I must admit to having initially glanced over Evilenko on the dvd shelves, dismissing it because of the headlined name of Malcolm McDowell. McDowell, fine actor as he can be, has appeared in some rather trashy films since the 1990s, such that one failed to think beyond the B budget ghetto of McDowell’s career to be able to appreciate Evilenko for a better film than that. In watching, it is not long before Evilenko belies the cheap thriller it seemed to be at the outset. David Grieco has gone on location in the real former Soviet Union (the film is a Russian co-production), which adds an immense degree of conviction that the film would not otherwise have had. Malcolm McDowell gives an excellent performance, which is well balanced by a tight-lipped Marton Csokas as the pursuing nemesis.
David Grieco holds the tensions up remarkably well during the course of the film. He immediately captures one’s attention in opening the film on a scene where Malcolm McDowell calls one of his pupils (Ruby Kammer) to him and asks her to lift her dress up and show herself to him, before pulling his pants down to expose himself, all the while telling her he can’t control himself, only for her to stand there taunting him, demanding to see his claims that he can make his penis talk. There is a compulsively awful fascination to the scene where you keep wondering just how far David Grieco is going to go in terms of pushing it into taboo territory. That said, despite the grimness of the material and the multiple child molestations and murders that go on, Grieco conducts everything in exceptionally good taste. The most remarkable scene in the film is the climactic interrogation of a captured Malcolm McDowell by Marton Csokas where McDowell appears to hypnotise Csokas and both men strip naked, before Csokas starts stroking McDowell’s cock and lets McDowell bite into his neck.
Evilenko gets into a genuinely weird territory when it introduces the character of Ronald Pickup’s gay Jewish psychologist. At first, Pickup is picked up as a suspect before being recruited by Marton Csokas, where he seems to be set up as a standard psychological profiler character. Next however we see Pickup not only following Malcolm McDowell but also, it seems, obfuscating Marton Csokas’s investigation. Then comes the exceedingly whacked-out moment where Ronald Pickup comes upon Malcolm McDowell in the woods in the middle of a murder and approaches him and tells him that he is his father.
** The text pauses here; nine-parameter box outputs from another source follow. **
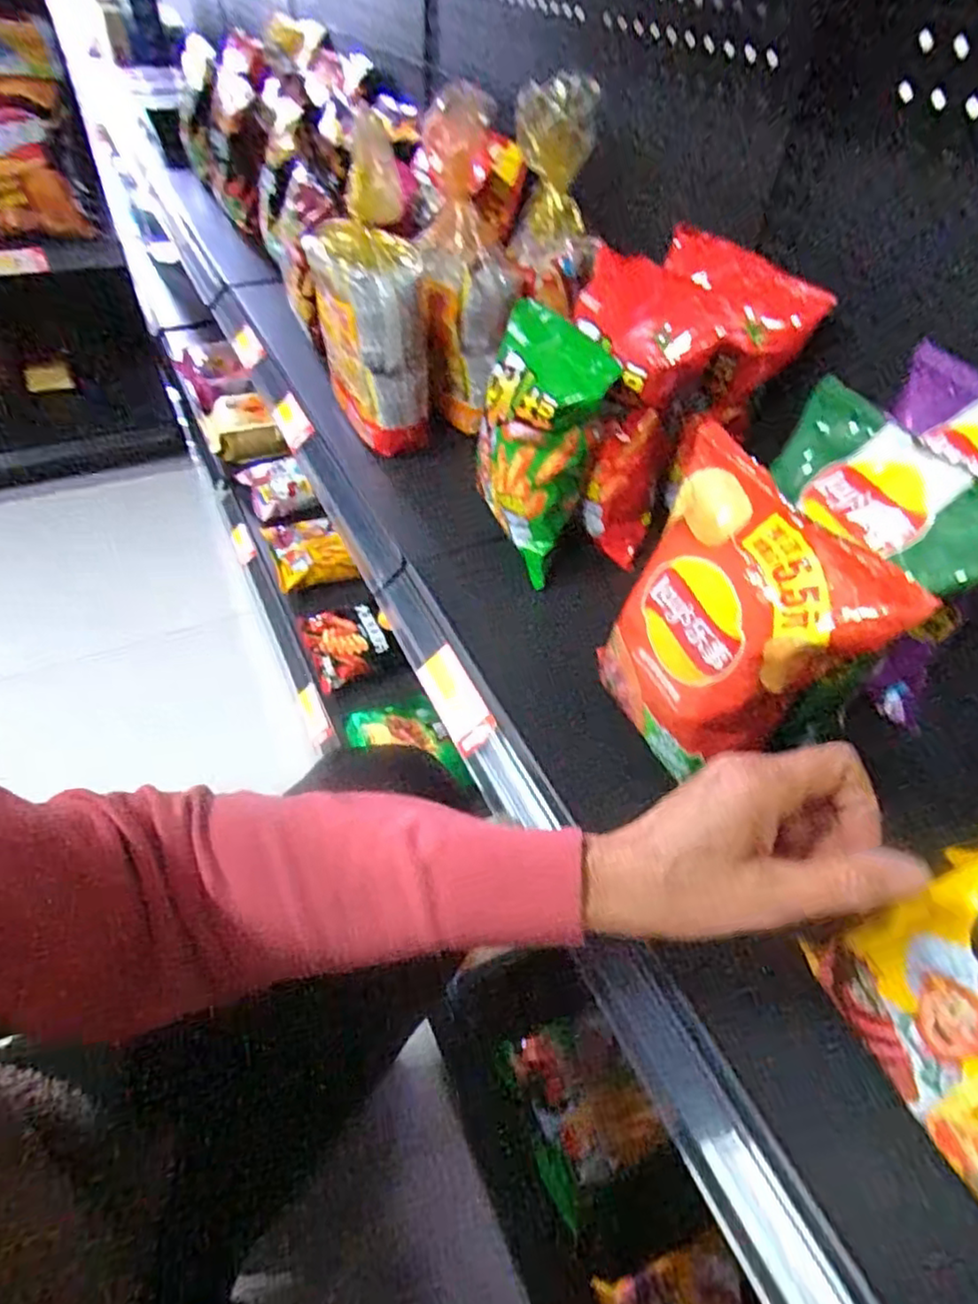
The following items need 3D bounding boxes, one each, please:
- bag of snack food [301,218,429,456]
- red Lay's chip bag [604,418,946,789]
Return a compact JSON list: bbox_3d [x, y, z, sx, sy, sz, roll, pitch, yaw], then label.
[{"bbox_3d":[-0.125,-0.328,0.691,0.080,0.187,0.144,-19,53,-20],"label":"bag of snack food"},{"bbox_3d":[0.145,-0.016,0.425,0.059,0.191,0.160,-4,46,-31],"label":"red Lay's chip bag"}]

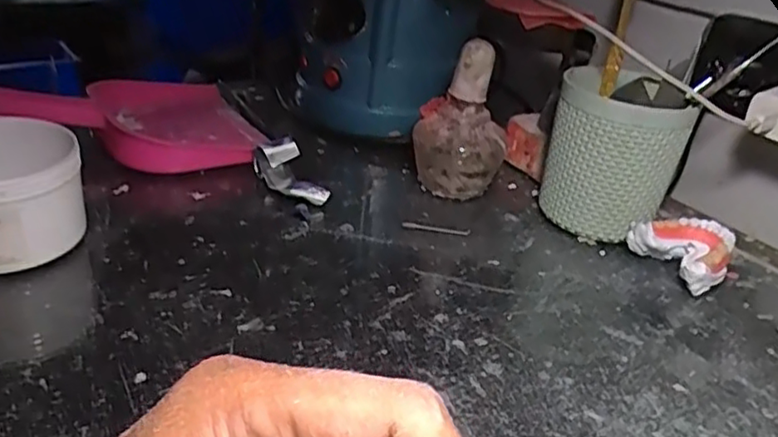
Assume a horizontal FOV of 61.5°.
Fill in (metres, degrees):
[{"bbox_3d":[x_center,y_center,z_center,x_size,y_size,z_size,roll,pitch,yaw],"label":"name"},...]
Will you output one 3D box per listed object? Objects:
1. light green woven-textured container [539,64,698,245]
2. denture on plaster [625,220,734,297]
[{"bbox_3d":[0.162,-0.044,0.483,0.089,0.113,0.077,17,31,17],"label":"light green woven-textured container"},{"bbox_3d":[0.208,0.024,0.456,0.051,0.035,0.060,-8,33,-26],"label":"denture on plaster"}]

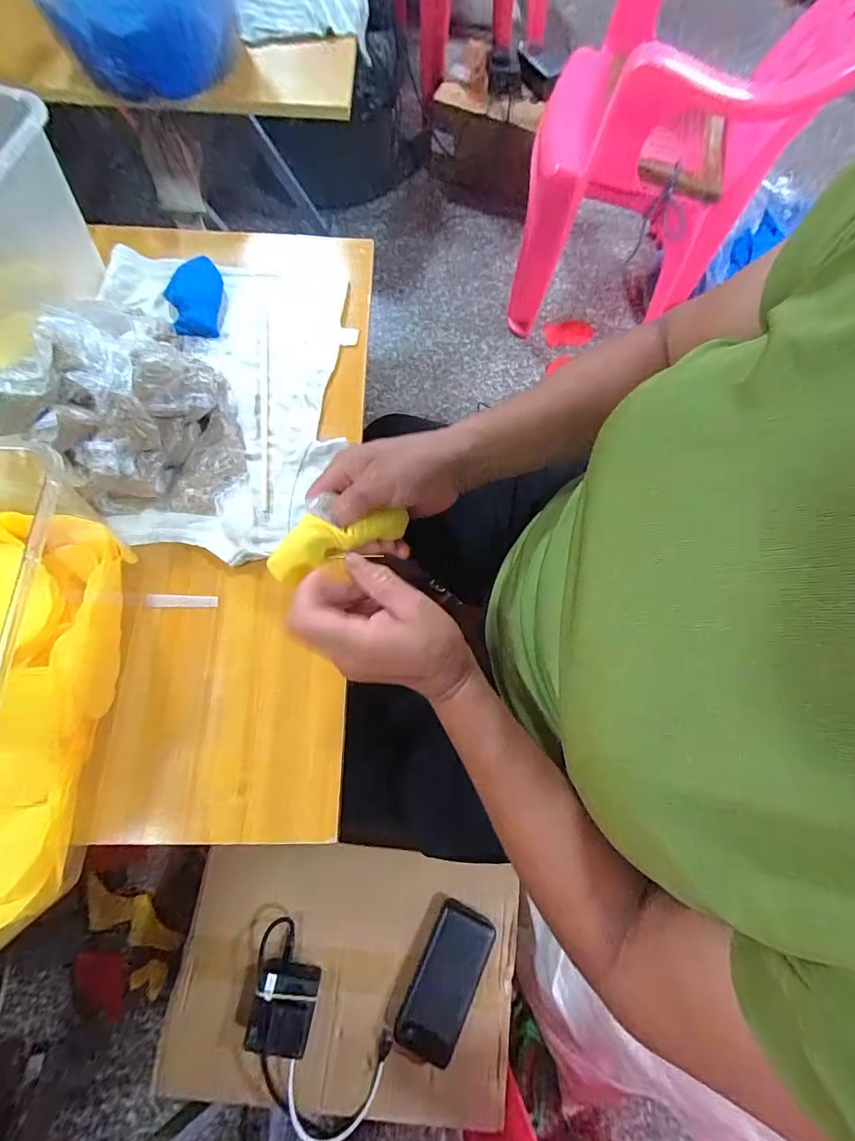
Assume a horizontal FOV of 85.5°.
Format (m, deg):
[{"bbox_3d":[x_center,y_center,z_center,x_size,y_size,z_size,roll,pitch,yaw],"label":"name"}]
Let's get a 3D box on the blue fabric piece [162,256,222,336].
[{"bbox_3d":[-0.237,-0.277,0.469,0.053,0.011,0.092,-11,74,-6],"label":"blue fabric piece"}]

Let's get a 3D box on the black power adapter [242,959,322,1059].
[{"bbox_3d":[-0.176,0.533,0.564,0.074,0.036,0.087,10,73,0],"label":"black power adapter"}]

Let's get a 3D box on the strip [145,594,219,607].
[{"bbox_3d":[-0.208,0.026,0.392,0.057,0.006,0.012,1,73,-3],"label":"strip"}]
We are not sure if this is a ploy, as both men appear to be the same age (in reality, Ronald Pickup is only three years older than Malcolm McDowell) or it is for real – and we never do find out as McDowell promptly slashes Pickup’s throat. One of the other strange and unexplained parts of the film is the hypnotic powers that Evilenko seems to wield over the minds of the youths he seduces – he appears to be able to just walk by and they follow him without a word being said. How and why he manages to do this is never explained.
The Andrei Chikatilo case was also depicted in the American-made tv movie Citizen X (1995), where Chikatilo was played by Jeffrey DeMunn and loosely rewritten in Child 44 (2015) set during the Stalinist era.
David Grieco next made The Machination (2016) about the true-life murder of film director Pier Paolo Pasolini.